TASK DIRECTIONS: In the records below, the line with "137: (718, 723)" opens the range and the line with "156: (264, 210)" closes it; print that range exactly and nothing else.
#### DATA EXTRACTS
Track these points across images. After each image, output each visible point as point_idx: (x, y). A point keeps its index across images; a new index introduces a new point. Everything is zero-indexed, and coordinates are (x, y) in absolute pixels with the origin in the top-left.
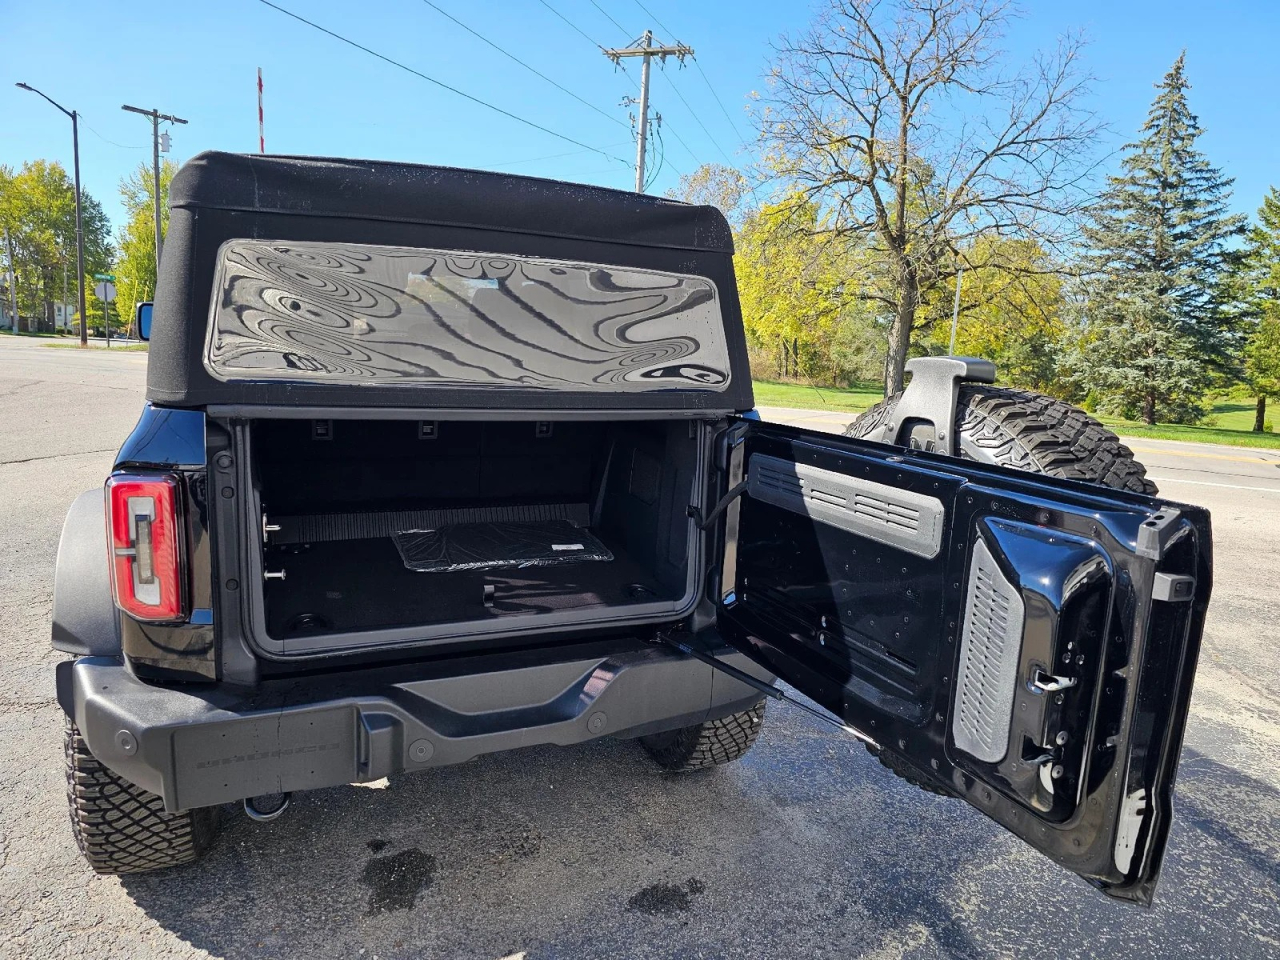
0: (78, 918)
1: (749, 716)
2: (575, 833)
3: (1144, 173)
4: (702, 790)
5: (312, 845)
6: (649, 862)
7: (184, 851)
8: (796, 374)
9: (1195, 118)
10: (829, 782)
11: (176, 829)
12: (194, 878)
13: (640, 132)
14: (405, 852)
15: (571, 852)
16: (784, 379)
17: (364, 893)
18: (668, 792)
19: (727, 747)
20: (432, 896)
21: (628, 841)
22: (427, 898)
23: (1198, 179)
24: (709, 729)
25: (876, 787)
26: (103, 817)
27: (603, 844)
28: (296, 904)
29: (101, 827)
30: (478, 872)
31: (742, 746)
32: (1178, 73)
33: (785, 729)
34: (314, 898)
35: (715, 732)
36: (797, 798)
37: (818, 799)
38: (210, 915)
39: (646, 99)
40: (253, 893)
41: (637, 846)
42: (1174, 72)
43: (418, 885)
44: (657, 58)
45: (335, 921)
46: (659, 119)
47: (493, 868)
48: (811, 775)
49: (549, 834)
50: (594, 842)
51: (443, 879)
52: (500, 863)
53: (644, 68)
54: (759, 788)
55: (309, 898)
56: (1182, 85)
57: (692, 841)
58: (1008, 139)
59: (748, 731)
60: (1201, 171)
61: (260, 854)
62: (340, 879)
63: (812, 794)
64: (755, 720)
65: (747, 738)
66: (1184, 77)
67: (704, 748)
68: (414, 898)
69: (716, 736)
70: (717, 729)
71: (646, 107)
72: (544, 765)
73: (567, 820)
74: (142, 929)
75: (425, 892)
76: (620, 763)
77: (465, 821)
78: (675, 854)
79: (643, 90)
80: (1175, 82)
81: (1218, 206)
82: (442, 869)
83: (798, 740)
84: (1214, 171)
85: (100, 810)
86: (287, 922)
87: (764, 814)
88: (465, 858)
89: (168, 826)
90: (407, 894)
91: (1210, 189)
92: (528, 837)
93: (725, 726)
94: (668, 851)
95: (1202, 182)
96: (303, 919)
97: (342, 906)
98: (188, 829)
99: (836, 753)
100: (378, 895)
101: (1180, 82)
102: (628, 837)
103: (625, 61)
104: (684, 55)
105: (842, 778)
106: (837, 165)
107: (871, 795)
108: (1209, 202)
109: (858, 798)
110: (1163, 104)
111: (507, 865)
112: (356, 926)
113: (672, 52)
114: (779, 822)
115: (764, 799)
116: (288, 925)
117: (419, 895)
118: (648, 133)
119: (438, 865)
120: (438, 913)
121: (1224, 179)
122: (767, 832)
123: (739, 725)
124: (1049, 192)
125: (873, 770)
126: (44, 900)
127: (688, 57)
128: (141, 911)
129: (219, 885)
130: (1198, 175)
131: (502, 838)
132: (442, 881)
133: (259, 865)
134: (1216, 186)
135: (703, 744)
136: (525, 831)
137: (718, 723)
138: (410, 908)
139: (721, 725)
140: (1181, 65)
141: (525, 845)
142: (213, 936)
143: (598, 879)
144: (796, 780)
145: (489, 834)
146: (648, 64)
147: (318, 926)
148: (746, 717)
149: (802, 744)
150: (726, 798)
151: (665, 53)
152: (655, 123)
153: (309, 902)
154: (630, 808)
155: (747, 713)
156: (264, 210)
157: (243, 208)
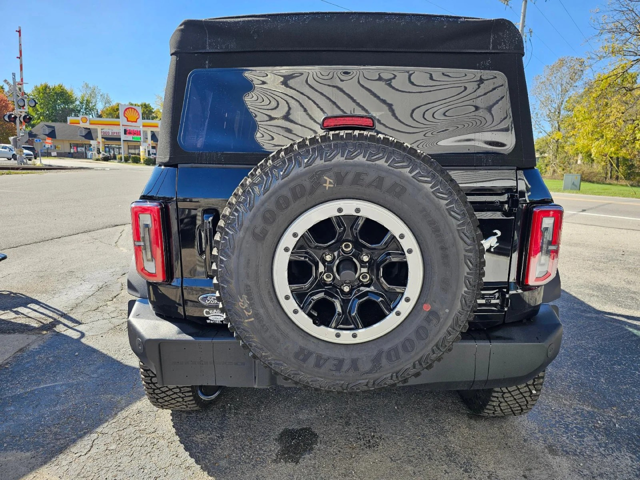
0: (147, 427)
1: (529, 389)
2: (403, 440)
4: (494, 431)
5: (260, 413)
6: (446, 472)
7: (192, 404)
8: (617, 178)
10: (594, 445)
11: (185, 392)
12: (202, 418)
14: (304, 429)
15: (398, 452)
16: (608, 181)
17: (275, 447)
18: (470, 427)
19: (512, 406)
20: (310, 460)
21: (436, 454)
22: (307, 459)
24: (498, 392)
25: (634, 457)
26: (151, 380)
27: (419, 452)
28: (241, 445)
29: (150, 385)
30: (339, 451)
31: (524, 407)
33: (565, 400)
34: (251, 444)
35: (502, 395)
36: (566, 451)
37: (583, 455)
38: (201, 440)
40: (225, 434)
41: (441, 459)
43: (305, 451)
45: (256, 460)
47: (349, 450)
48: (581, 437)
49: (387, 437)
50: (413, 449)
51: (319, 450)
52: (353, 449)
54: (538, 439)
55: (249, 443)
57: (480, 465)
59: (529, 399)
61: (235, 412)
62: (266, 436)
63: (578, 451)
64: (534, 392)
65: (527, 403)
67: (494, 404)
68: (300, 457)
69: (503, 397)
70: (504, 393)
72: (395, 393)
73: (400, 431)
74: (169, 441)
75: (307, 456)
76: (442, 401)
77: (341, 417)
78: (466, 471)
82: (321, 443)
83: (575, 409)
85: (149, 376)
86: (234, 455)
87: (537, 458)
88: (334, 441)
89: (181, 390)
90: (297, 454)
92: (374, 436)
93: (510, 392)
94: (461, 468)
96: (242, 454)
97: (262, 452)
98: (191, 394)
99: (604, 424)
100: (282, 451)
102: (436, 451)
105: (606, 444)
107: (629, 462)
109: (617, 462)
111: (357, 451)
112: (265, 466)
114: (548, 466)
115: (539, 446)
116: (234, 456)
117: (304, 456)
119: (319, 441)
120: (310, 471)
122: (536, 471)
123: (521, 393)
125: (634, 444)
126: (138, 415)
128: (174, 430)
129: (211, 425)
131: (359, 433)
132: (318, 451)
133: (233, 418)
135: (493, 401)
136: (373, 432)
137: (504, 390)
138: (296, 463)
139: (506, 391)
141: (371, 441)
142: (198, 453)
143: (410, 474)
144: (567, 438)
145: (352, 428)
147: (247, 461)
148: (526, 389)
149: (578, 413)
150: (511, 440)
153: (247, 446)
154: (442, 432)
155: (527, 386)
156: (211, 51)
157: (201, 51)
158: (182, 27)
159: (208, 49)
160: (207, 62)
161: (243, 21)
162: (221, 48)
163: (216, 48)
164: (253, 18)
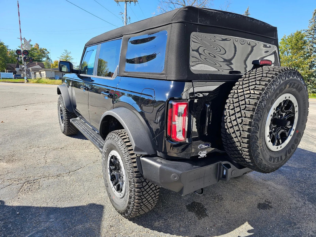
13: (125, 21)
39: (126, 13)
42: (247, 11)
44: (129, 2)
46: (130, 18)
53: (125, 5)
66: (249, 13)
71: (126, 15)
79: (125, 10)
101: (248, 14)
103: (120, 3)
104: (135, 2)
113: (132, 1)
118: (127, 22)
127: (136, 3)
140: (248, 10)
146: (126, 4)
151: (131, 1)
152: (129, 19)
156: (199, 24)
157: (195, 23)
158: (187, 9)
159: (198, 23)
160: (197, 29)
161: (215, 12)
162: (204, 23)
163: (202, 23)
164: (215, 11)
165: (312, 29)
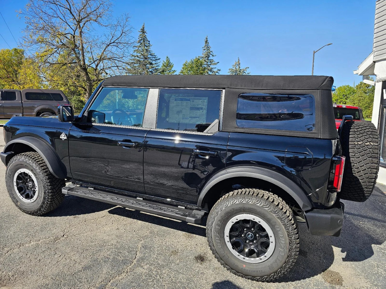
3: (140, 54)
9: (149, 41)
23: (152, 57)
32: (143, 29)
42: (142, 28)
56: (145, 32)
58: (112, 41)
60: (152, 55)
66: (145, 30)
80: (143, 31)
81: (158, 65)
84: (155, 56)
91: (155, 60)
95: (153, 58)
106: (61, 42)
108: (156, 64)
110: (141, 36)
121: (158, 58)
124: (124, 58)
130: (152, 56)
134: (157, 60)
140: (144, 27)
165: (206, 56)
########
#### DATA EXTRACTS
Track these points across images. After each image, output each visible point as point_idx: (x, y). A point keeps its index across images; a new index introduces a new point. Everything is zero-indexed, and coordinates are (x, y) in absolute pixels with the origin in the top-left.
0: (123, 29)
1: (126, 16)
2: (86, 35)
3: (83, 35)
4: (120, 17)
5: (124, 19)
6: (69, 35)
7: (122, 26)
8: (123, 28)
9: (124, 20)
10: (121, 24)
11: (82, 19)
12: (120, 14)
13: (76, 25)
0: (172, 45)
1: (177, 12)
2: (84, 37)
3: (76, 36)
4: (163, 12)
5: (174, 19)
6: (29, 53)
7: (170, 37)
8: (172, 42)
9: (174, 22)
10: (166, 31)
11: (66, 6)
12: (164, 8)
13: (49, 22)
########
#### DATA EXTRACTS
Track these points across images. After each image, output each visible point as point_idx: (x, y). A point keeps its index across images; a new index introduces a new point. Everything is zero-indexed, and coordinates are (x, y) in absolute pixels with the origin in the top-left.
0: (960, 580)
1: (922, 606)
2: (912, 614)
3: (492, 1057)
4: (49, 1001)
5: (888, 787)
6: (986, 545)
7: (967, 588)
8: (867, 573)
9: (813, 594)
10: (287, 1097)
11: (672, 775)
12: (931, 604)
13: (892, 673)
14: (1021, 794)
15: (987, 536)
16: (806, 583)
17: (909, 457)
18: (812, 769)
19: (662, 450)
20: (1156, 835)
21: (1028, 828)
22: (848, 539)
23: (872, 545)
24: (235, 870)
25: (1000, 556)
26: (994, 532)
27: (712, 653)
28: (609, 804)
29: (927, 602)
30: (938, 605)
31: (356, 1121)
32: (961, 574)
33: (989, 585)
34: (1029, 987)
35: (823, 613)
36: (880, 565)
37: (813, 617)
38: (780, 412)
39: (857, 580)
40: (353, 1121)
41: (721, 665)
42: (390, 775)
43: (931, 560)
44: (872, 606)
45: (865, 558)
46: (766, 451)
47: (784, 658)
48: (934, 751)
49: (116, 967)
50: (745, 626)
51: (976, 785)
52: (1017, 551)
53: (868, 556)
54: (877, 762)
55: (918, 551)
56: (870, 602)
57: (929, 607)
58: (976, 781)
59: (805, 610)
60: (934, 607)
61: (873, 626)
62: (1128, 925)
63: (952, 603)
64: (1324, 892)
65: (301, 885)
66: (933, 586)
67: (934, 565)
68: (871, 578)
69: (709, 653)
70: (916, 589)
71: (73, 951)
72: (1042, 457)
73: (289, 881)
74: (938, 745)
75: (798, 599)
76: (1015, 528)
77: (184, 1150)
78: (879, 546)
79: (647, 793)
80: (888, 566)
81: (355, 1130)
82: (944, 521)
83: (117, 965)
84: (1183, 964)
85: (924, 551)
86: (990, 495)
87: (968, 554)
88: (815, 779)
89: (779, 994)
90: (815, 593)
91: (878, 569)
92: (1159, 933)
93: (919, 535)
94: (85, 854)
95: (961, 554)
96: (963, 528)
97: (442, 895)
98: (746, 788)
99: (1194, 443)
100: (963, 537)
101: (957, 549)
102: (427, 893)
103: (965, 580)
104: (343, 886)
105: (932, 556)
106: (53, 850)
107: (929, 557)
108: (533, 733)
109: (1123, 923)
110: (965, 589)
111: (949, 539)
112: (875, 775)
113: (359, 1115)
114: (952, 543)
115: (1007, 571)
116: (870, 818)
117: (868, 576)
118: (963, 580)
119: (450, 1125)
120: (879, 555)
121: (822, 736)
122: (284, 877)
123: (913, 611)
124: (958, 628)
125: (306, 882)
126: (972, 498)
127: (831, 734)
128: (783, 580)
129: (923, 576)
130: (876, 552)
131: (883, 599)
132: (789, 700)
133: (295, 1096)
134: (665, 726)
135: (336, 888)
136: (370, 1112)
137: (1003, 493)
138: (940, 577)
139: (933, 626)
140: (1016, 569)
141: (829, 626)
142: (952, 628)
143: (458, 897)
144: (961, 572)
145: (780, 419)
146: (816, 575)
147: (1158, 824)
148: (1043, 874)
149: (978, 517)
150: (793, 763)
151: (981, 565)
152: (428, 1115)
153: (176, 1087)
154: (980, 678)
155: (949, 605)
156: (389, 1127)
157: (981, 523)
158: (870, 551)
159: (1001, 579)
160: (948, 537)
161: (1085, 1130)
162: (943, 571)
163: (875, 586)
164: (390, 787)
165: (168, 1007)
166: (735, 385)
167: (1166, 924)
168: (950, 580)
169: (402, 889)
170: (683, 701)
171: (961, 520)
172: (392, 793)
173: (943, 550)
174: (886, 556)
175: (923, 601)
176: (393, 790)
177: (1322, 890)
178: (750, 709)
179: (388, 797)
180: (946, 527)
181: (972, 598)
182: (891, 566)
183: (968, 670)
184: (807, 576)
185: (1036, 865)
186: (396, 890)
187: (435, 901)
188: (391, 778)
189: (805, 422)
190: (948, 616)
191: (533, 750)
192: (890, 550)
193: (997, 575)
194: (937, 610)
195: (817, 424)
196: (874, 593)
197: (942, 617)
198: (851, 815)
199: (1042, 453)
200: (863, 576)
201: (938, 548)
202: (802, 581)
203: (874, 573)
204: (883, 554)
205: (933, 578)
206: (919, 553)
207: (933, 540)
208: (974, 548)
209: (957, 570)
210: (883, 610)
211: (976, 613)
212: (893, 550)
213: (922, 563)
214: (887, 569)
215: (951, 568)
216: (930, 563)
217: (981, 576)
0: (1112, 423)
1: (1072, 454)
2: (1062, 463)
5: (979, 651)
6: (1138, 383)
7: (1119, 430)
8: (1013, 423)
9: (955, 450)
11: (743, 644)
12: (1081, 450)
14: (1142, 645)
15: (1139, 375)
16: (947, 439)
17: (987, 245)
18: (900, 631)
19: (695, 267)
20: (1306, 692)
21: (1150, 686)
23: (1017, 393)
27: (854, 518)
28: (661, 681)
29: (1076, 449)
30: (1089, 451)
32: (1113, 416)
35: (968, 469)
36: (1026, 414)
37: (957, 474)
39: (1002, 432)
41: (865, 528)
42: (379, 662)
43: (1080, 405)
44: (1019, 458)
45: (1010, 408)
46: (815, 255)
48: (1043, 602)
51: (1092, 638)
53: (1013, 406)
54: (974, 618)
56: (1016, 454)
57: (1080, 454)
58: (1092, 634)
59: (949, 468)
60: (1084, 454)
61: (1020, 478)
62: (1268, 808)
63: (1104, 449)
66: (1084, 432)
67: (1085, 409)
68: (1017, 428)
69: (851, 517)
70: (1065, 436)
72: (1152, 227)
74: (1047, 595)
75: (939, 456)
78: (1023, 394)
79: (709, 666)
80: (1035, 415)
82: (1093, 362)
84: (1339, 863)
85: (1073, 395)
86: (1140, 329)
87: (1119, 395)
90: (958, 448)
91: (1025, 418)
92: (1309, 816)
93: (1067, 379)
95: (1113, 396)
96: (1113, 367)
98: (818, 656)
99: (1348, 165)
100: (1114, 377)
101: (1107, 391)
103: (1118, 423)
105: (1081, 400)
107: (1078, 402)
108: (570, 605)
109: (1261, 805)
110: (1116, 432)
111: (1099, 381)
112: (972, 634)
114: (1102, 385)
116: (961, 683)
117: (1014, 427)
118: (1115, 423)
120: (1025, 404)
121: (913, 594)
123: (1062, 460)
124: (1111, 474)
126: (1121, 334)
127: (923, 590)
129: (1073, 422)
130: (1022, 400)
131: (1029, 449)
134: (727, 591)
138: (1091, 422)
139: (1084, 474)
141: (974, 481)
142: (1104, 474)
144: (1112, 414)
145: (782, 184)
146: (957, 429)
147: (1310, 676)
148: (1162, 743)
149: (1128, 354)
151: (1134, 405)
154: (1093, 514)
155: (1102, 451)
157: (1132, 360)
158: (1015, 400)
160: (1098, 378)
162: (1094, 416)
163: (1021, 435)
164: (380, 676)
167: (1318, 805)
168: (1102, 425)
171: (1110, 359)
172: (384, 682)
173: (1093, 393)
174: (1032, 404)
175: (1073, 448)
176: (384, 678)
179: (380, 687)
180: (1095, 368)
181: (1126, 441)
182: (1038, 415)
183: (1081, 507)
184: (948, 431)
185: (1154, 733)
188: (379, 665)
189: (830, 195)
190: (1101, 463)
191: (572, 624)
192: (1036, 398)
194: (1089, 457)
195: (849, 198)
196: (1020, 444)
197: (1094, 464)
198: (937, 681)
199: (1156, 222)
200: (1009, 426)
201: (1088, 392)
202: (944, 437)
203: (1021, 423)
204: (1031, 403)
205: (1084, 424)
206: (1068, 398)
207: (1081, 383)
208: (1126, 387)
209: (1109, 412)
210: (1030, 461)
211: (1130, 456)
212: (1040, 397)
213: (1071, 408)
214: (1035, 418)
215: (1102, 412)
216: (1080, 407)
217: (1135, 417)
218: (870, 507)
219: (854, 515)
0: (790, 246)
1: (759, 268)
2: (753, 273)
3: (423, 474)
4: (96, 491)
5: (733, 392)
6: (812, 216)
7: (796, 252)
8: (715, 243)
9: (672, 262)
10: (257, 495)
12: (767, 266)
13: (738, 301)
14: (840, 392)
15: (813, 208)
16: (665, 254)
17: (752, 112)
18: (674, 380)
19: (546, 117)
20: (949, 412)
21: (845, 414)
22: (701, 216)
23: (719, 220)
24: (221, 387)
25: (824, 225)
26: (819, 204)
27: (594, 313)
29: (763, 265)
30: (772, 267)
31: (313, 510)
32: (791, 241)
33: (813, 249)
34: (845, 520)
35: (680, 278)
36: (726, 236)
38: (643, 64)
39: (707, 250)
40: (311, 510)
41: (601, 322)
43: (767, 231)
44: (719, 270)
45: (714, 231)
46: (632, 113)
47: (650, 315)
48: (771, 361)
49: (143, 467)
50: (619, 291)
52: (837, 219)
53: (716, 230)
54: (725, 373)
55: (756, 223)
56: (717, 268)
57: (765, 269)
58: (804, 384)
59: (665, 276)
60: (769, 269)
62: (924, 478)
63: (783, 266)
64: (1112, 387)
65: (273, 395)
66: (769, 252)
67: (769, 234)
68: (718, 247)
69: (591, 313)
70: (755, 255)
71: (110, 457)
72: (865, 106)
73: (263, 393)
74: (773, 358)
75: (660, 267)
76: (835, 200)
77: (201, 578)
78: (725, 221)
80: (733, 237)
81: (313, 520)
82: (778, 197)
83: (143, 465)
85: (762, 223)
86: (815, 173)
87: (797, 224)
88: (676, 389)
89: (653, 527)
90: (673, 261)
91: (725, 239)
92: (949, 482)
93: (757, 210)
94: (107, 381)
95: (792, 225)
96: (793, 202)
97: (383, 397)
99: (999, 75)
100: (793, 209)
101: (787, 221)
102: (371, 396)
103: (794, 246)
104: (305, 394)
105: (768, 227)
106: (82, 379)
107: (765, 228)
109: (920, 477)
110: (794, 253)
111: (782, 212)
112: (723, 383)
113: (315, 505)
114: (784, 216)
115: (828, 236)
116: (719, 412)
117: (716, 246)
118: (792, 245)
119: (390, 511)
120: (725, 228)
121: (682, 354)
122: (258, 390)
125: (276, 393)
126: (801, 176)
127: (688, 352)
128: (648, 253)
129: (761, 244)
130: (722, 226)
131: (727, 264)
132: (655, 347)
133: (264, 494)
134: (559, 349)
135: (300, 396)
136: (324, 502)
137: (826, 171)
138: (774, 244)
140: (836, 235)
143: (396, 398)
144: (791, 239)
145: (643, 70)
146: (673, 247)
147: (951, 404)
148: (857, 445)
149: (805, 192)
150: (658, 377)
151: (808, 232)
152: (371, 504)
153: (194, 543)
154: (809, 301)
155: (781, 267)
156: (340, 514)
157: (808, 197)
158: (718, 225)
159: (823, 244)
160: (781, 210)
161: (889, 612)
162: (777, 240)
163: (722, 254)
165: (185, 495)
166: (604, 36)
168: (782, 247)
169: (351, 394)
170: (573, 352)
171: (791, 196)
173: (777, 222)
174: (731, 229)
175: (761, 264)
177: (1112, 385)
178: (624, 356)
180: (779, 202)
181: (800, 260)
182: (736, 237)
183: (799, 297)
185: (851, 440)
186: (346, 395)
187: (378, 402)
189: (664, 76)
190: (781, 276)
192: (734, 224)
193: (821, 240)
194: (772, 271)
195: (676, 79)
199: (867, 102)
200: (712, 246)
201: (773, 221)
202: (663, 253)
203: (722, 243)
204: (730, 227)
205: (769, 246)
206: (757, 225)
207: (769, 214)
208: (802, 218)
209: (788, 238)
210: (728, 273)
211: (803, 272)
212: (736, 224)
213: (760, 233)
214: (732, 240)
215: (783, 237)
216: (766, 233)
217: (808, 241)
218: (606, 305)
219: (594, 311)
########
REPLY:
137: (718, 723)
138: (410, 908)
139: (721, 725)
140: (1181, 65)
141: (525, 845)
142: (213, 936)
143: (598, 879)
144: (796, 780)
145: (489, 834)
146: (648, 64)
147: (318, 926)
148: (746, 717)
149: (802, 744)
150: (726, 798)
151: (665, 53)
152: (655, 123)
153: (309, 902)
154: (630, 808)
155: (747, 713)
156: (264, 210)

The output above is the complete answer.